Covid-19 is still with us, spreading its deathly virus, killing thousands, keeping us in our homes, making us keep our distance wherever we go, and wearing masks whenever we might get within a metre or so of another person. Over the months it has changed the world, and till now it’s hard to see an end to it. All our lives are being transformed.
The day we went to press, late, on the Spring issue of Banipal, the Sheikh Zayed Book Award announced its 2020 winners, with Banipal Magazine winning the Publishing and Technology award. What wonderful news, so timely, so needed, and we were pleased to hear a mention of our new project – Revista Banipal, for modern Arab literature in Spanish translation. A report on all the winners starts on page 213.
The idea for Banipal 68’s focus on Short Stories came after Samuel Shimon attended the 2019 Almultaqa Prize for the Arabic Short Story in Kuwait last December. Banipal had helped establish the prize, and now the prize is showing how important a genre, and an art in itself, the short story is. Go to page 218 for a full report on the award ceremony by chair of judges Luis Miguel Cañada.

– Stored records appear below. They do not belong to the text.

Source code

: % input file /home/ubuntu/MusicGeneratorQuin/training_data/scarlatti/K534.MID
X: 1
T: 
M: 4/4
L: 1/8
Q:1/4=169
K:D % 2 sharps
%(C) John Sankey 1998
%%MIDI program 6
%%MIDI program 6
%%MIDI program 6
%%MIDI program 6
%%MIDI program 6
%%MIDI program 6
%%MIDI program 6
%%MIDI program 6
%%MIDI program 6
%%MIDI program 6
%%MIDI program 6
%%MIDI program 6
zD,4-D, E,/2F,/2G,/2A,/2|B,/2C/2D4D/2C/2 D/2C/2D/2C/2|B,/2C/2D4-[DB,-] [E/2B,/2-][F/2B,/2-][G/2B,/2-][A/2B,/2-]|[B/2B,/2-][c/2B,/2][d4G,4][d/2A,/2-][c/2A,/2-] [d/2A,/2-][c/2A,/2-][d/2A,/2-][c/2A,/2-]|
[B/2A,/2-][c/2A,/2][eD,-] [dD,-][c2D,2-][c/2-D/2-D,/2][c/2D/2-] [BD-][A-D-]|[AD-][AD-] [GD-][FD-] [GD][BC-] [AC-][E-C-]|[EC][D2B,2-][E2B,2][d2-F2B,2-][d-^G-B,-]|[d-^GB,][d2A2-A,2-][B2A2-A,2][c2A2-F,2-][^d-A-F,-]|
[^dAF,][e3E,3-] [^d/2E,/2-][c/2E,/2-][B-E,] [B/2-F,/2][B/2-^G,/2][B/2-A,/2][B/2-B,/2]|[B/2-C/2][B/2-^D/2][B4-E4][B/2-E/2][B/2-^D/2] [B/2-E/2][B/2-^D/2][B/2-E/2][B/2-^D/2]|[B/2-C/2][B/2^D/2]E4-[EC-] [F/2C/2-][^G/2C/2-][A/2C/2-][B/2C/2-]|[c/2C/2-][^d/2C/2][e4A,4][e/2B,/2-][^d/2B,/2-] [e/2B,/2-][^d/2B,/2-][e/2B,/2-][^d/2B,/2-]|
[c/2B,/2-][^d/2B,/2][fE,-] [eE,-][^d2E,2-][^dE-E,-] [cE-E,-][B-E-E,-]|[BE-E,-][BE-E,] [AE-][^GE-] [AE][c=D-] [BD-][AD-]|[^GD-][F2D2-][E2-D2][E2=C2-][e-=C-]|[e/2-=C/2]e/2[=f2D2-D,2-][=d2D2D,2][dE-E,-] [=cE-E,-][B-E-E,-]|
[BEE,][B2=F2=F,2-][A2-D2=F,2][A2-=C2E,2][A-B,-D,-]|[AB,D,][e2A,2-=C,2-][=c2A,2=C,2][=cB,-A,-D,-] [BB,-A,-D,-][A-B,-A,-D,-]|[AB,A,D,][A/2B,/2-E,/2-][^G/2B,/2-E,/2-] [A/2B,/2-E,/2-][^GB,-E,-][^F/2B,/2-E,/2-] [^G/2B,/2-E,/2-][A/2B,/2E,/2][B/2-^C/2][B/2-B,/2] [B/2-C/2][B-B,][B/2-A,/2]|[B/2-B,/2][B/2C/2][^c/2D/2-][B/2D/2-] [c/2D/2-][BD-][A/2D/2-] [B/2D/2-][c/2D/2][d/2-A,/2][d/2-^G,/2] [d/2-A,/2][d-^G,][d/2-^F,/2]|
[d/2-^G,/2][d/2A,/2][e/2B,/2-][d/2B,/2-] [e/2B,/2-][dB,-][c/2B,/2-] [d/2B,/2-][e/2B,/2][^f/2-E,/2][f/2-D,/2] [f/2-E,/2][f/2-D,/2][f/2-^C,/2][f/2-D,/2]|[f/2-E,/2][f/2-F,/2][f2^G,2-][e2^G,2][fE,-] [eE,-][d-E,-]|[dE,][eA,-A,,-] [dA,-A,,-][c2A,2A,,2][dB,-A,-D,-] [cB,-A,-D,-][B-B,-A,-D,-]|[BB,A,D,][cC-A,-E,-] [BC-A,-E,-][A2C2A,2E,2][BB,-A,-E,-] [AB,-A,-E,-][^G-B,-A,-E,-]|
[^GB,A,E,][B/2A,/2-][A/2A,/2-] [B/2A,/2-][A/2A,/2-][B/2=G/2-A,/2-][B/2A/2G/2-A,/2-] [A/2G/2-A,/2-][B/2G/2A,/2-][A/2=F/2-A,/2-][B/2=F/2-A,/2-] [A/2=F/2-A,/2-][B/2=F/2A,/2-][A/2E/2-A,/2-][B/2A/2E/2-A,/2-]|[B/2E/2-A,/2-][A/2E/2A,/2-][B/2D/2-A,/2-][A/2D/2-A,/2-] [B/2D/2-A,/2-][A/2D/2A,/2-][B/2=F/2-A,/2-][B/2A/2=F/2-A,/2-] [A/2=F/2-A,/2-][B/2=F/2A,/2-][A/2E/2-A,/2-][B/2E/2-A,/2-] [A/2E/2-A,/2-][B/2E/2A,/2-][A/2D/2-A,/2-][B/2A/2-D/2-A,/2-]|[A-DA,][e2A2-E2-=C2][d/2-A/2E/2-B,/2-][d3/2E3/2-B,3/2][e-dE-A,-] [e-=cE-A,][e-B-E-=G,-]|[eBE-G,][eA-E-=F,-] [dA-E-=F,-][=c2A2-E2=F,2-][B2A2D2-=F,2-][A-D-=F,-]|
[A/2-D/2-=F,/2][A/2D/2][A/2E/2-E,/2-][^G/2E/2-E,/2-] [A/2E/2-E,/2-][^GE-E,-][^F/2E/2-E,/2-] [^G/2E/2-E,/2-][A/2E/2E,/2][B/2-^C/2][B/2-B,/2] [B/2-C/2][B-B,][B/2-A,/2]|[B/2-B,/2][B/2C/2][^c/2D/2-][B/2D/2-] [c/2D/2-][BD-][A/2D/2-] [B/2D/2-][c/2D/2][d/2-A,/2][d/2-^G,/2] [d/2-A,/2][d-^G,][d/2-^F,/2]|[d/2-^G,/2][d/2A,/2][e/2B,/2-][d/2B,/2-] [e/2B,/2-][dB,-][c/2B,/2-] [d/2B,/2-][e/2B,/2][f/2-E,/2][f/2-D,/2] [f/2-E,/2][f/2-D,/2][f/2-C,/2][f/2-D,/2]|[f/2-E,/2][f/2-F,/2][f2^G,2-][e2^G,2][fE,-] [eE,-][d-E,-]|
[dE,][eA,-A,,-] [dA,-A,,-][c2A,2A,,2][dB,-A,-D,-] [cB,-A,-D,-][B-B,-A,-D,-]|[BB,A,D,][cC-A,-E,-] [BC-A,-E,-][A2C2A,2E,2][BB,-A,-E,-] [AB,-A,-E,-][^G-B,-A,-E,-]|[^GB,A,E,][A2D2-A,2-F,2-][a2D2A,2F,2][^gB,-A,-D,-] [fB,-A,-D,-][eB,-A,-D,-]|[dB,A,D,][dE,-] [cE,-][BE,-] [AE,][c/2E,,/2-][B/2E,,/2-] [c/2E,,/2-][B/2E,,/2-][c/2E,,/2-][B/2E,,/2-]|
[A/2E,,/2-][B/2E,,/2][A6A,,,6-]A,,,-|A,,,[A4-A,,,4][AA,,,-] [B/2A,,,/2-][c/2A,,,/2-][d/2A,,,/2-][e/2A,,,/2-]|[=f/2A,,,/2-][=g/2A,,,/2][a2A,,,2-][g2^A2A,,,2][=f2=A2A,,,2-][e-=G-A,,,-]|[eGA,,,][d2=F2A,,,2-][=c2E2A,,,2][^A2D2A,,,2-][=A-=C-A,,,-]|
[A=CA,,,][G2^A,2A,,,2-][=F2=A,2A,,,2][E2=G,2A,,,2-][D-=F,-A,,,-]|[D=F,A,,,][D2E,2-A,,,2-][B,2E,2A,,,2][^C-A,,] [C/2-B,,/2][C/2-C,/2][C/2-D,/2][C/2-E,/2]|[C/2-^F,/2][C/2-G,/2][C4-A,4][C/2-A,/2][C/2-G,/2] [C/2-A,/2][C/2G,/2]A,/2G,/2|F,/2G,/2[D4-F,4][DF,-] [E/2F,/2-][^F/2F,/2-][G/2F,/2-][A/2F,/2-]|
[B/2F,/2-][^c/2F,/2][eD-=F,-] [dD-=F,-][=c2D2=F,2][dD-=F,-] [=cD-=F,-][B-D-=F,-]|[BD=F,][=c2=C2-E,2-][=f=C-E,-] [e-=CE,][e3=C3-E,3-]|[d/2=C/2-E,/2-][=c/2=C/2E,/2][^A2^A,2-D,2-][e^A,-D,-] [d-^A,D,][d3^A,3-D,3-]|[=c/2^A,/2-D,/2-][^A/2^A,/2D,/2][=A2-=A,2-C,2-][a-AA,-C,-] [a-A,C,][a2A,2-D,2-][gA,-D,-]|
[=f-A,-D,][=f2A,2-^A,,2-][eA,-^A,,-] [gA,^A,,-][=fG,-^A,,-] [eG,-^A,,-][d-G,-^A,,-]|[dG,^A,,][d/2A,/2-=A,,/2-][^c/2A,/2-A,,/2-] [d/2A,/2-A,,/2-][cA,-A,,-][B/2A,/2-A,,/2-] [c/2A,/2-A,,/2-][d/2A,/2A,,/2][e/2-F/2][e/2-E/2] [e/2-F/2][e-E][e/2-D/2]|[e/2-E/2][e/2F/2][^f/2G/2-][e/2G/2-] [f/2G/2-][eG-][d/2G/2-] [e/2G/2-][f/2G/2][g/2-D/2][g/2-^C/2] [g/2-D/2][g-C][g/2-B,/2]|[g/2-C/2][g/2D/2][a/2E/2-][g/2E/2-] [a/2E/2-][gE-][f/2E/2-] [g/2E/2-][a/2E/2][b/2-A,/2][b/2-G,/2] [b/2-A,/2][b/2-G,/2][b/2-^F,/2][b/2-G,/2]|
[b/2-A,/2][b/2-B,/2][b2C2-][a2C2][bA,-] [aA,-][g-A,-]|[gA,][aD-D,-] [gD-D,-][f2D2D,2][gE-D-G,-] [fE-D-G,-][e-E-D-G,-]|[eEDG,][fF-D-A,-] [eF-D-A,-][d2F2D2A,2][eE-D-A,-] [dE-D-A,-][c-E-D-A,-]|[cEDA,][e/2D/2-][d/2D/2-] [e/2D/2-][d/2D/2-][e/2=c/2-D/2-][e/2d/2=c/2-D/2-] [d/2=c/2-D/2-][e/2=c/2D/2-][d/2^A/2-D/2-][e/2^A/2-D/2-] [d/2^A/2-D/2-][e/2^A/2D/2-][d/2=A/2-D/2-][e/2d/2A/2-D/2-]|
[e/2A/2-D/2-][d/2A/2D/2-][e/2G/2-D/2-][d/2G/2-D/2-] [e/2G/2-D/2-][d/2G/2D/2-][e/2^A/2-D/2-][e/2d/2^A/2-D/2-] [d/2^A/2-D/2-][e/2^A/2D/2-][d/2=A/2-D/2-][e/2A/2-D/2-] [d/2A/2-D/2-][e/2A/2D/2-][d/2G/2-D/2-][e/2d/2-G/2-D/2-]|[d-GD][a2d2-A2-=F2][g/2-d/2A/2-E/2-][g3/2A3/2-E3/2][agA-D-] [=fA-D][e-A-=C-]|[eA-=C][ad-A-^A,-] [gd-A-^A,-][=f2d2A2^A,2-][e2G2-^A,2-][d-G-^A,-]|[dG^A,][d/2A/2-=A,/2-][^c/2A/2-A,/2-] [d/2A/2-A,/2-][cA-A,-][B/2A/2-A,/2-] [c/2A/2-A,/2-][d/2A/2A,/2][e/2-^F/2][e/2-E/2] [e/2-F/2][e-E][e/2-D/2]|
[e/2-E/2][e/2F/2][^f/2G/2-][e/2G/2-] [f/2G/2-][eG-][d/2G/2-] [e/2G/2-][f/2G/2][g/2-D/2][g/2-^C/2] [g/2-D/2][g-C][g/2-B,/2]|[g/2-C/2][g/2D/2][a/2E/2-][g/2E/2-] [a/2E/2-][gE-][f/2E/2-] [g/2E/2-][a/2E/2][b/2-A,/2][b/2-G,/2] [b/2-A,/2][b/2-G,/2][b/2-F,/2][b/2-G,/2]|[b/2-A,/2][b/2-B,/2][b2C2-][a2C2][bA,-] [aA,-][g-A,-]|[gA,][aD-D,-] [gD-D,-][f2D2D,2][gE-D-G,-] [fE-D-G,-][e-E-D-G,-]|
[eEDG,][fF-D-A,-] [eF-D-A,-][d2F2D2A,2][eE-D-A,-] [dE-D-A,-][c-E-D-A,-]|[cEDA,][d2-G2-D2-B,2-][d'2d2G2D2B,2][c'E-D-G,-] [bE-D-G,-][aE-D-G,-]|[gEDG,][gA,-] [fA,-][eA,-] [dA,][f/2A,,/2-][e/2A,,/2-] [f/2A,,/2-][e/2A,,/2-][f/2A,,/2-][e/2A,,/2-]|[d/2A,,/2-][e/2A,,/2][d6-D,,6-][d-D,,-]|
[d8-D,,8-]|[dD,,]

In the feature we introduce, for the first time in Banipal, and in the main in English too, four of the finalists, including the winner, and three further great short story writers, with 21 very diverse, engaging and thoughtful stories, which comment on the uneven vagaries of life today and on the pulls of human emotions and desires. Finalist Sofiene Rajab (Tunisia) has a memorable story set in a WWII Commonwealth Cemetery in Tunisia and a tragic and surreal tale of a drowned African refugee. Three stories by winner Sheikha Helawy (Palestine) may shock readers for their imaginative take on living with prosthetic legs, trying to keep smiling when air raids have blown the birdman’s head off, and on a woman with writer’s block finding her novel about an ambulance driver being written for her, but who by? Finalist Sherif Saleh (Egypt) writes about terminally dysfunctional characters in everyday situations – in marriage, as individuals, and in a family. The six stories by fellow finalist Mahmoud Al-Rahbi (Oman) provide astute observations on life and class and expectations in both countryside and town. We introduce, for the first time in English, works by Mohammed Al-Sharekh (Kuwait), better known as the founder of Sakhr Software which enabled Arabic to be used on computers. His stories include a boyhood adventure learning how to have and keep secrets, a holiday burglary that ended a millionaire’s marriage, and a disturbing scenario during Saddam Hussein’s invasion of Kuwait in which a young footballer disappears. Also, a first time in English is Mustafa Taj Aldeen Almosa (Syria), with an unmissable story involving Dostoevsky’s heroes when his books are being smuggled out of Idlib, and two surreal alternative takes on fairytale heroines. We are always happy to have well-known Iraqi author Muhammad Khudayyir in Banipal since we first published his story Yusuf’s Tales in 2002, and here is a fascinating fictional account of the last Pasha of Baghdad’s tour of the city through the eyes and sketches of a dying painter.
Novelists in this Summer issue include Syrian filmmaker Abeer Esber, for the first time in English, with an excerpt from Free Fall, a novel about psychological collapse, madness and fear in today’s Syria, and Saudi author Mohammed Hasan Alwan, first introduced in English in 2007 in Banipal 30, with three chapters from his IPAF-winning novel A Small Death, a fictional account of the life of Ibn Arabi.
Two major poets have works in the issue. Lebanese Abdo Wazen’s titles to his prose poems could be hot topics on today’s social media, such as Escape, Physics, Racism and Forgiveness. Tunisian Moncef Ouhaibi is the first poet winner of the 2020 Sheikh Zayed Book Award for Literature for his collection The Penultimate Cup, of which we publish an expansive and enthralling poem tracing diversity in the history of the Arabs.
We thank Paola Crociani for giving us permission to translate and reproduce from Denys Johnson-Davies’s archive, three letters to him from Ghassan Kanafani. The issue also includes a wide-ranging interview with one of Morocco’s best-known authors, Mohamed Berrada and a literary testimony by Kuwaiti author Bothayna al-Essa.
Plenty of reading for the summer. And in November, Banipal 69 will focus on “The Arabic Novel today”. Keep safe and well, and far from coronavirus.